Este Aureliano, por lo que se sabe según los pocos textos que lo refieren, era un hombre noble de Roma que no influyó mucho en los asuntos políticos o militares, sino que más bien se destacó por las numerosas celebraciones y fiestas que organizaba y su laxitud a la hora de despilfarrar el dinero para quedar bien con la alta sociedad; de ahí que no hubiera muchos registros de su existencia. Sin embargo, su historia, o lo que nos llegó de ella, atravesada un poco por las supersticiones de la época, tiene cierto componente literario que hace que merezca ser narrada, como lo haré a continuación.

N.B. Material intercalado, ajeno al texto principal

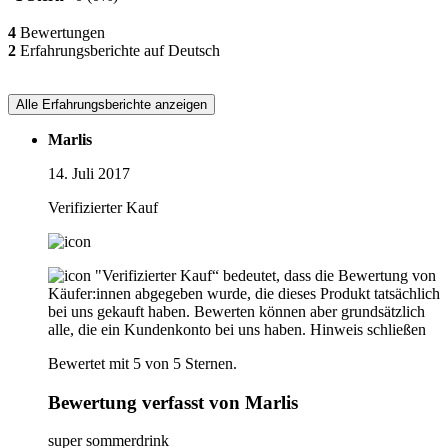
4
Bewertungen
2
Erfahrungsberichte auf Deutsch
Alle Erfahrungsberichte anzeigen
Marlis
14. Juli 2017
Verifizierter Kauf
"Verifizierter Kauf“ bedeutet, dass die Bewertung von
Käufer:innen abgegeben wurde, die dieses Produkt tatsächlich
bei uns gekauft haben. Bewerten können aber grundsätzlich
alle, die ein Kundenkonto bei uns haben.
Hinweis schließen
Bewertet mit 5 von 5 Sternen.
Bewertung verfasst von Marlis
super sommerdrink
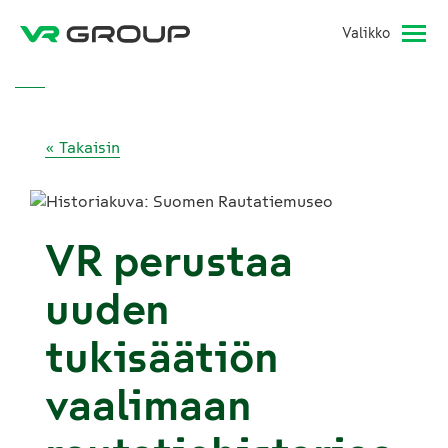
Valikko
« Takaisin
VR perustaa
uuden
tukisäätiön
vaalimaan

Se cuenta que después de la muerte de Marco Licinio Craso, su cuantiosa fortuna, envidia de todos los romanos, pasó a manos de su segundo hijo, tocayo suyo. Craso fue aquel amigo de Julio Cesar enormemente acaudalado que financio su carrera política y, para probar su habilidad militar, emprendió una campaña en la tierra de los partos que terminó con su muerte y la de su primogénito. Pero además de este segundo hijo, un sobrino suyo, de nombre Quinto Prosperius Aureliano, hijo de su hermana y muy querido por él, también fue heredero de una gran parte de esa fortuna, y ello, sumado al patrimonio ya de por sí grande que había heredado de sus padres, lo convirtió en el sucesor de su tío como uno de los hombres más acaudalado de Roma. Este, para honrar su memoría, adoptó el nombre de Craso y fue conocido como Aureliano Craso en el ámbito romano.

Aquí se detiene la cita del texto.